Pardonnez-nous cette question sans doute très naïve, mais comment faites-vous votre « shopping » de modèles de bâtiments 3D ? Existe t’il beaucoup de sociétés qui vendent des modélisations sur catalogue ?

Pour ne rien vous cacher, il y a beaucoup de sociétés qui font cela, mais il y en a peu qui le font bien ! Il faut être très prudent quand on choisit ses fournisseurs.

Est-ce que ces prestataires proposent des bâtiments de tous les genres et de toutes les époques ?

Oui. Nous avons eu de la chance dans certains cas, et avons été capables de trouver et de recycler ce dont nous avions besoin. Il se trouve que le studio Method avait déjà travaillé sur plusieurs films dans lesquels apparaissait la Maison Blanche. Ils ont donc pu réutiliser cette modélisation plusieurs fois. Mais je dois dire qu’il est beaucoup plus dur de trouver des bâtiments du 19ème siècle, tout simplement parce qu’il n’y a pas beaucoup de films qui se déroulent à cette époque et de plus, à Washington.

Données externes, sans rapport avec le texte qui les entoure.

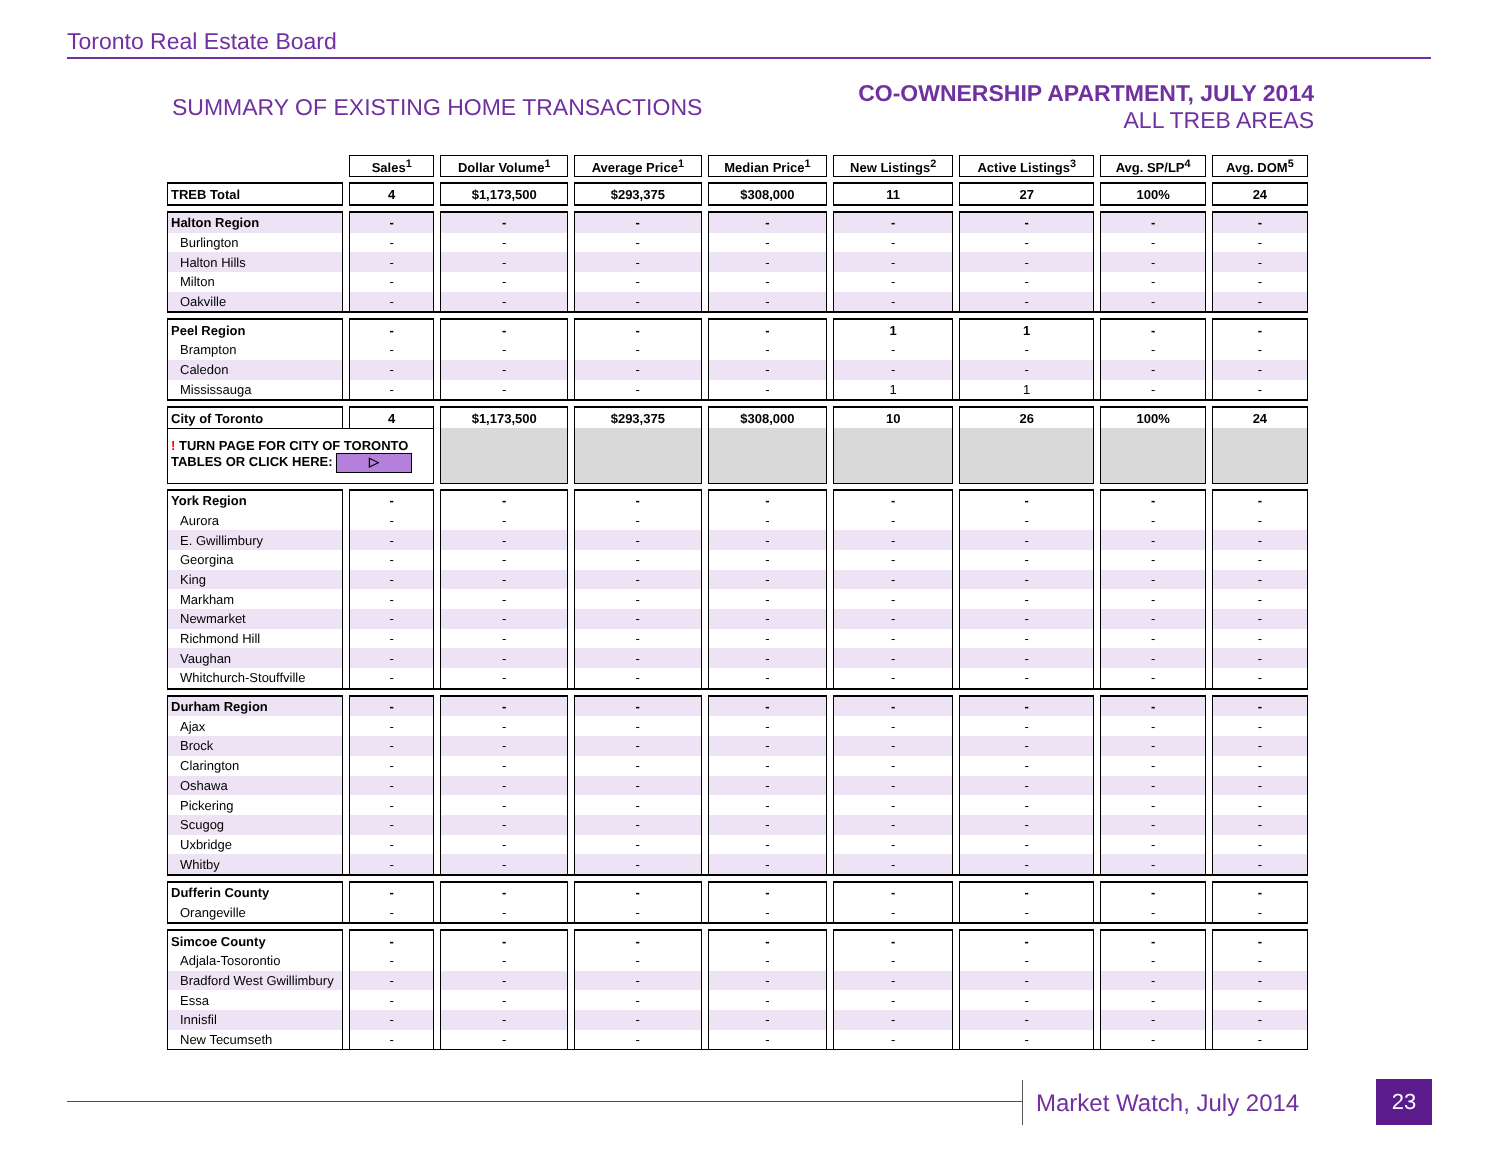Toronto Real Estate Board
SUMMARY OF EXISTING HOME TRANSACTIONS
CO-OWNERSHIP APARTMENT, JULY 2014
ALL TREB AREAS
| | Sales<sup>1</sup> | Dollar Volume<sup>1</sup> | Average Price<sup>1</sup> | Median Price<sup>1</sup> | New Listings<sup>2</sup> | Active Listings<sup>3</sup> | Avg. SP/LP<sup>4</sup> | Avg. DOM<sup>5</sup> |
| TREB Total | 4 | $1,173,500 | $293,375 | $308,000 | 11 | 27 | 100% | 24 |
| Halton Region | - | - | - | - | - | - | - | - |
| Burlington | - | - | - | - | - | - | - | - |
| Halton Hills | - | - | - | - | - | - | - | - |
| Milton | - | - | - | - | - | - | - | - |
| Oakville | - | - | - | - | - | - | - | - |
| Peel Region | - | - | - | - | 1 | 1 | - | - |
| Brampton | - | - | - | - | - | - | - | - |
| Caledon | - | - | - | - | - | - | - | - |
| Mississauga | - | - | - | - | 1 | 1 | - | - |
| City of Toronto | 4 | $1,173,500 | $293,375 | $308,000 | 10 | 26 | 100% | 24 |
| ! TURN PAGE FOR CITY OF TORONTO TABLES OR CLICK HERE: ▷ | | | | | | | | |
| York Region | - | - | - | - | - | - | - | - |
| Aurora | - | - | - | - | - | - | - | - |
| E. Gwillimbury | - | - | - | - | - | - | - | - |
| Georgina | - | - | - | - | - | - | - | - |
| King | - | - | - | - | - | - | - | - |
| Markham | - | - | - | - | - | - | - | - |
| Newmarket | - | - | - | - | - | - | - | - |
| Richmond Hill | - | - | - | - | - | - | - | - |
| Vaughan | - | - | - | - | - | - | - | - |
| Whitchurch-Stouffville | - | - | - | - | - | - | - | - |
| Durham Region | - | - | - | - | - | - | - | - |
| Ajax | - | - | - | - | - | - | - | - |
| Brock | - | - | - | - | - | - | - | - |
| Clarington | - | - | - | - | - | - | - | - |
| Oshawa | - | - | - | - | - | - | - | - |
| Pickering | - | - | - | - | - | - | - | - |
| Scugog | - | - | - | - | - | - | - | - |
| Uxbridge | - | - | - | - | - | - | - | - |
| Whitby | - | - | - | - | - | - | - | - |
| Dufferin County | - | - | - | - | - | - | - | - |
| Orangeville | - | - | - | - | - | - | - | - |
| Simcoe County | - | - | - | - | - | - | - | - |
| Adjala-Tosorontio | - | - | - | - | - | - | - | - |
| Bradford West Gwillimbury | - | - | - | - | - | - | - | - |
| Essa | - | - | - | - | - | - | - | - |
| Innisfil | - | - | - | - | - | - | - | - |
| New Tecumseth | - | - | - | - | - | - | - | - |
Market Watch, July 2014 23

Pouvez-vous évoquer les effets numériques réalisés autour des vampires ?

C’est un processus qui a évolué au cours de la production du film. Au départ, Timur voulait montrer les vampires de manière « réaliste » et organique, en n’allant pas trop vers le surnaturel. Mais pendant la préparation, il a changé d’avis et a voulu rendre les vampires très effrayants. Les effets numériques que nous avons ajoutés autour des vampires interviennent surtout pendant leur transformation, au moment où ils passent de l’état « presque normal » à celui de vampires féroces. Nous intervenons sur la transformation des yeux, car même si les acteurs portaient des lentilles sclérales, il n’était pas toujours facile de bien voir leurs yeux. Nous avons ajouté une lueur rouge dans leurs regards. Nous avons souligné aussi les veines sur leurs visages. Il y avait déjà des veines saillantes sur les prothèses posées sur les acteurs, mais à cause de l’éclairage, elles n’étaient pas toujours visibles. Au début de la transformation, nous les avons donc accentuées. Le dernier point, ce sont les amplification des mouvements d’ouverture des mâchoires et d’apparition des canines, car il fallait aussi qu’on puisse les voir pousser. En ce qui concerne les mâchoires, nous nous sommes inspirés des serpents qui ont la capacité de disloquer les leurs pour avaler des proies beaucoup plus larges qu’eux. Nous sommes intervenus à la fois en 2D et en 3D pour disloquer les mâchoires des acteurs à certains moments, de manière furtive, pour les rendre encore plus effrayants.

Avez-vous créé des effets particuliers pour montrer que les reflets des vampires n’apparaissent pas dans les miroirs ?

Nous sommes passés par une phase où nous pensions faire cela avec des effets en direct, et nous avions développé une méthode pour y parvenir. Ce qui était dit dans le script était que les vampires « ne se reflètent pas vraiment dans les miroirs », sans que cette notion de « pas vraiment » soit clairement définie. Nous avons testé différentes représentations de ces reflets partiels, notamment des silhouettes semi-transparentes, et d’autres qui avaient un aspect fantomatique, avec des effets lumineux particuliers. Mais en fin de compte, il a été décidé que les vampires ne se refléteraient pas du tout dans les miroirs, et ces effets ont été abandonnés. Du coup, quand un acteur se trouvait devant un miroir, nous effacions simplement son reflet en réinjectant le reflet du décor vide.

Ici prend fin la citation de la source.